:: Your objective ::
Set down the records once more, please, exactly and with the pictures left out.
START Records shown
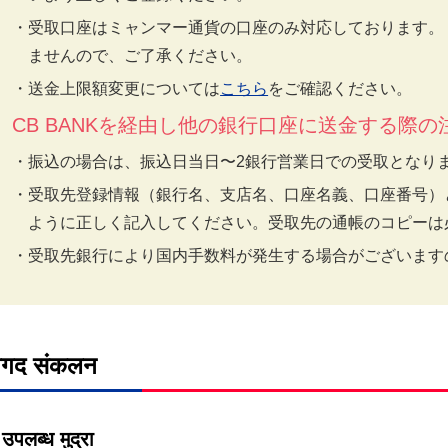
受取口座はミャンマー通貨の口座のみ対応しております。
ませんので、ご了承ください。
送金上限額変更については
こちら
をご確認ください。
CB BANKを経由し他の銀行口座に送金する際の
振込の場合は、振込日当日〜2銀行営業日での受取となり
受取先登録情報（銀行名、支店名、口座名義、口座番号）
ように正しく記入してください。受取先の通帳のコピーは
受取先銀行により国内手数料が発生する場合がございます
गद संकलन
उपलब्ध मुद्रा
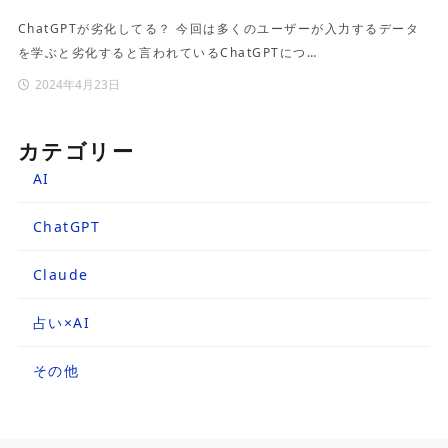
ChatGPTが劣化してる？ 今回は多くのユーザーが入力するデータ
を学ぶと劣化すると言われているChatGPTにつ…
2024年4月23日
カテゴリー
AI
ChatGPT
Claude
占い×AI
その他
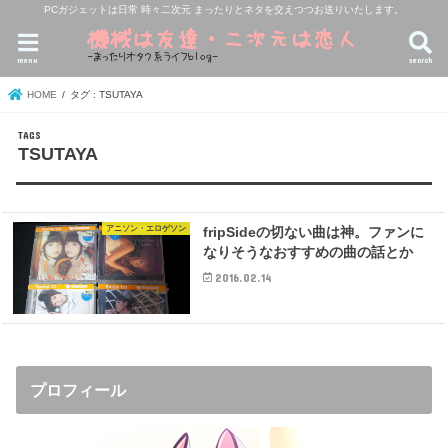
PCガジェットは日常 時々二次元 まったりとネタを交えつつお送りいたします。
menu
search
HOME
タグ : TSUTAYA
TSUTAYA
アニソン・エロゲソン
fripSideの切ない曲は神。ファンに
なりそうなおすすめの曲の話とか
2016.02.14
プロフィール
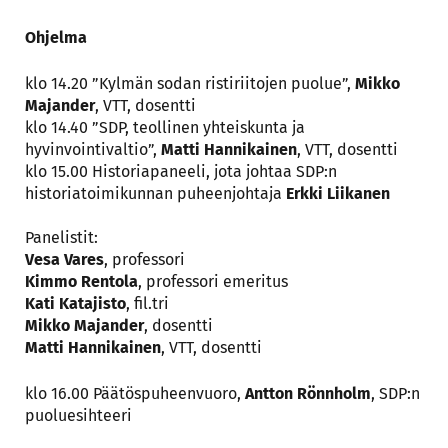
Ohjelma
klo 14.20 ”Kylmän sodan ristiriitojen puolue”,
Mikko
Majander
, VTT, dosentti
klo 14.40 ”SDP, teollinen yhteiskunta ja
hyvinvointivaltio”,
Matti Hannikainen
, VTT, dosentti
klo 15.00 Historiapaneeli, jota johtaa SDP:n
historiatoimikunnan puheenjohtaja
Erkki Liikanen
Panelistit:
Vesa Vares
, professori
Kimmo Rentola
, professori emeritus
Kati Katajisto
, fil.tri
Mikko Majander
, dosentti
Matti Hannikainen
, VTT, dosentti
klo 16.00 Päätöspuheenvuoro,
Antton Rönnholm
, SDP:n
puoluesihteeri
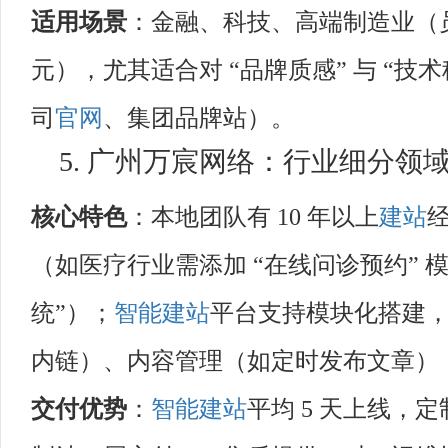
适用场景
：金融、科技、高端制造业（员工 3
元），尤其适合对 “品牌质感” 与 “技
司
官网
、集团品牌站）。
5. 广州万宸网络：行业细分领域
核心特色
：本地团队有 10 年以上
建站
（如医疗行业需添加 “在线问诊预约” 
统”）；
智能建站
平台支持模块化搭建
内链）、内容管理（如定时发布文章）
交付优势
：
智能建站
平均 5 天上线，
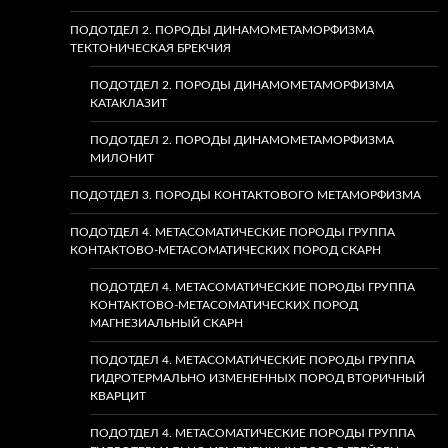
ПОДОТДЕЛ 2. ПОРОДЫ ДИНАМОМЕТАМОРФИЗМА
ТЕКТОНИЧЕСКАЯ БРЕКЧИЯ
ПОДОТДЕЛ 2. ПОРОДЫ ДИНАМОМЕТАМОРФИЗМА
КАТАКЛАЗИТ
ПОДОТДЕЛ 2. ПОРОДЫ ДИНАМОМЕТАМОРФИЗМА
МИЛОНИТ
ПОДОТДЕЛ 3. ПОРОДЫ КОНТАКТОВОГО МЕТАМОРФИЗМА
ПОДОТДЕЛ 4. МЕТАСОМАТИЧЕСКИЕ ПОРОДЫ ГРУППА
КОНТАКТОВО-МЕТАСОМАТИЧЕСКИХ ПОРОД СКАРН
ПОДОТДЕЛ 4. МЕТАСОМАТИЧЕСКИЕ ПОРОДЫ ГРУППА
КОНТАКТОВО-МЕТАСОМАТИЧЕСКИХ ПОРОД
МАГНЕЗИАЛЬНЫЙ СКАРН
ПОДОТДЕЛ 4. МЕТАСОМАТИЧЕСКИЕ ПОРОДЫ ГРУППА
ГИДРОТЕРМАЛЬНО ИЗМЕНЕННЫХ ПОРОД ВТОРИЧНЫЙ
КВАРЦИТ
ПОДОТДЕЛ 4. МЕТАСОМАТИЧЕСКИЕ ПОРОДЫ ГРУППА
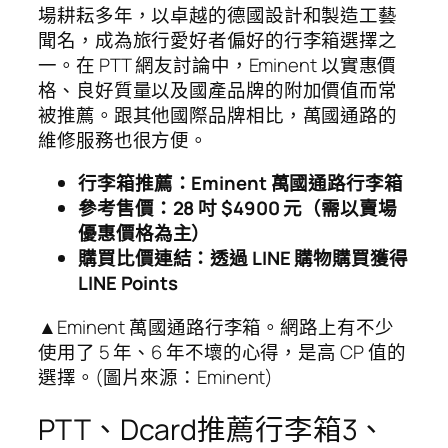
場耕耘多年，以卓越的德國設計和製造工藝
聞名，成為旅行愛好者偏好的行李箱選擇之
一。在 PTT 網友討論中，Eminent 以實惠價
格、良好質量以及國產品牌的附加價值而常
被推薦。跟其他國際品牌相比，萬國通路的
維修服務也很方便。
行李箱推薦：Eminent 萬國通路行李箱
參考售價：28 吋 $4900 元（需以賣場
優惠價格為主）
購買比價連結：透過 LINE 購物購買獲得
LINE Points
▲Eminent 萬國通路行李箱。網路上有不少
使用了 5 年、6 年不壞的心得，是高 CP 值的
選擇。(圖片來源：Eminent)
PTT、Dcard推薦行李箱3、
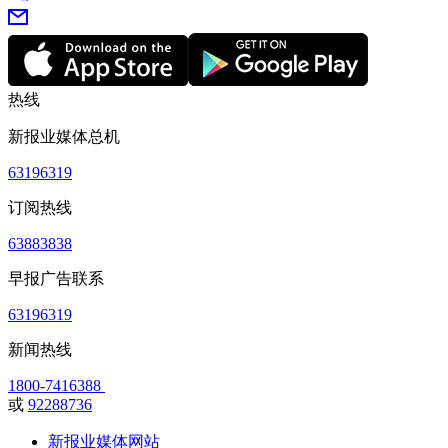
热线
新报业媒体总机
63196319
订阅热线
63883838
早报广告联系
63196319
新闻热线
1800-7416388
或
92288736
新报业媒体网站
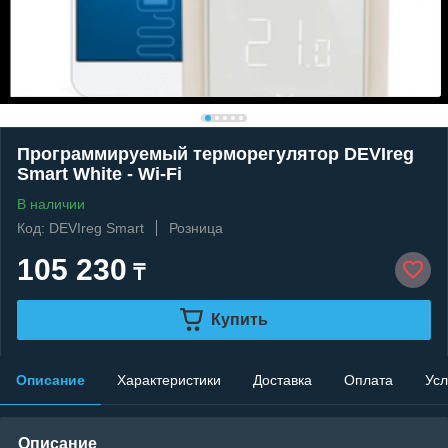
Программируемый терморегулятор DEVIreg
Smart White - Wi-Fi
В наличии
Код: DEVIreg Smart
Розница
105 230
₸
Купить
Описание
Характеристики
Доставка
Оплата
Усл
Описание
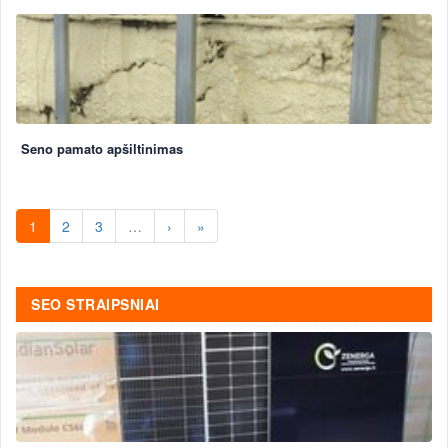
Seno pamato apšiltinimas
1
2
3
…
›
»
SEO STRAIPSNIAI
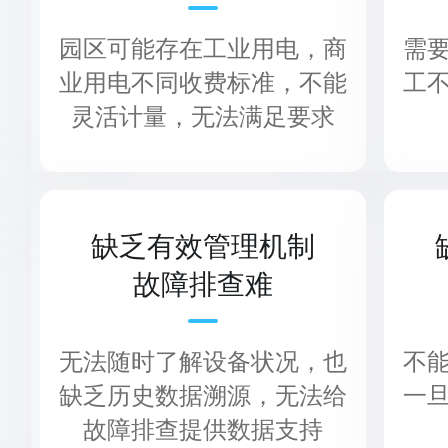
园区可能存在工业用电，商
需
业用电不同收费标准，不能
工
灵活计量，无法满足要求
缺乏有效管理机制
故障排查难
无法随时了解设备状况，也
不
缺乏历史数据溯源，无法给
一
故障排查提供数据支持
END Records shown
:: Reply ::
受取口座はミャンマー通貨の口座のみ対応しております。
ませんので、ご了承ください。
送金上限額変更については
こちら
をご確認ください。
CB BANKを経由し他の銀行口座に送金する際の
振込の場合は、振込日当日〜2銀行営業日での受取となり
受取先登録情報（銀行名、支店名、口座名義、口座番号）
ように正しく記入してください。受取先の通帳のコピーは
受取先銀行により国内手数料が発生する場合がございます
गद संकलन
उपलब्ध मुद्रा
ChatGPTが劣化してる？ 今回は多くのユーザーが入力するデータ
を学ぶと劣化すると言われているChatGPTにつ…
2024年4月23日
カテゴリー
AI
ChatGPT
Claude
占い×AI
その他
PCガジェットは日常 時々二次元 まったりとネタを交えつつお送りいたします。
menu
search
HOME
タグ : TSUTAYA
TSUTAYA
アニソン・エロゲソン
fripSideの切ない曲は神。ファンに
なりそうなおすすめの曲の話とか
2016.02.14
プロフィール
Ohjelma
klo 14.20 ”Kylmän sodan ristiriitojen puolue”,
Mikko
Majander
, VTT, dosentti
klo 14.40 ”SDP, teollinen yhteiskunta ja
hyvinvointivaltio”,
Matti Hannikainen
, VTT, dosentti
klo 15.00 Historiapaneeli, jota johtaa SDP:n
historiatoimikunnan puheenjohtaja
Erkki Liikanen
Panelistit:
Vesa Vares
, professori
Kimmo Rentola
, professori emeritus
Kati Katajisto
, fil.tri
Mikko Majander
, dosentti
Matti Hannikainen
, VTT, dosentti
klo 16.00 Päätöspuheenvuoro,
Antton Rönnholm
, SDP:n
puoluesihteeri
适用场景
：金融、科技、高端制造业（员工 3
元），尤其适合对 “品牌质感” 与 “技
司
官网
、集团品牌站）。
5. 广州万宸网络：行业细分领域
核心特色
：本地团队有 10 年以上
建站
（如医疗行业需添加 “在线问诊预约” 
统”）；
智能建站
平台支持模块化搭建
内链）、内容管理（如定时发布文章）
交付优势
：
智能建站
平均 5 天上线，
ПОДОТДЕЛ 2. ПОРОДЫ ДИНАМОМЕТАМОРФИЗМА
ТЕКТОНИЧЕСКАЯ БРЕКЧИЯ
ПОДОТДЕЛ 2. ПОРОДЫ ДИНАМОМЕТАМОРФИЗМА
КАТАКЛАЗИТ
ПОДОТДЕЛ 2. ПОРОДЫ ДИНАМОМЕТАМОРФИЗМА
МИЛОНИТ
ПОДОТДЕЛ 3. ПОРОДЫ КОНТАКТОВОГО МЕТАМОРФИЗМА
ПОДОТДЕЛ 4. МЕТАСОМАТИЧЕСКИЕ ПОРОДЫ ГРУППА
КОНТАКТОВО-МЕТАСОМАТИЧЕСКИХ ПОРОД СКАРН
ПОДОТДЕЛ 4. МЕТАСОМАТИЧЕСКИЕ ПОРОДЫ ГРУППА
КОНТАКТОВО-МЕТАСОМАТИЧЕСКИХ ПОРОД
МАГНЕЗИАЛЬНЫЙ СКАРН
ПОДОТДЕЛ 4. МЕТАСОМАТИЧЕСКИЕ ПОРОДЫ ГРУППА
ГИДРОТЕРМАЛЬНО ИЗМЕНЕННЫХ ПОРОД ВТОРИЧНЫЙ
КВАРЦИТ
ПОДОТДЕЛ 4. МЕТАСОМАТИЧЕСКИЕ ПОРОДЫ ГРУППА
場耕耘多年，以卓越的德國設計和製造工藝
聞名，成為旅行愛好者偏好的行李箱選擇之
一。在 PTT 網友討論中，Eminent 以實惠價
格、良好質量以及國產品牌的附加價值而常
被推薦。跟其他國際品牌相比，萬國通路的
維修服務也很方便。
行李箱推薦：Eminent 萬國通路行李箱
參考售價：28 吋 $4900 元（需以賣場
優惠價格為主）
購買比價連結：透過 LINE 購物購買獲得
LINE Points
▲Eminent 萬國通路行李箱。網路上有不少
使用了 5 年、6 年不壞的心得，是高 CP 值的
選擇。(圖片來源：Eminent)
PTT、Dcard推薦行李箱3、
热线
新报业媒体总机
63196319
订阅热线
63883838
早报广告联系
63196319
新闻热线
1800-7416388
或
92288736
新报业媒体网站
Программируемый терморегулятор DEVIreg
Smart White - Wi-Fi
В наличии
Код: DEVIreg Smart
Розница
105 230
₸
Купить
Описание
Характеристики
Доставка
Оплата
Усл
Описание
Seno pamato apšiltinimas
1
2
3
…
›
»
SEO STRAIPSNIAI
园区可能存在工业用电，商
需
业用电不同收费标准，不能
工
灵活计量，无法满足要求
缺乏有效管理机制
故障排查难
无法随时了解设备状况，也
不
缺乏历史数据溯源，无法给
一
故障排查提供数据支持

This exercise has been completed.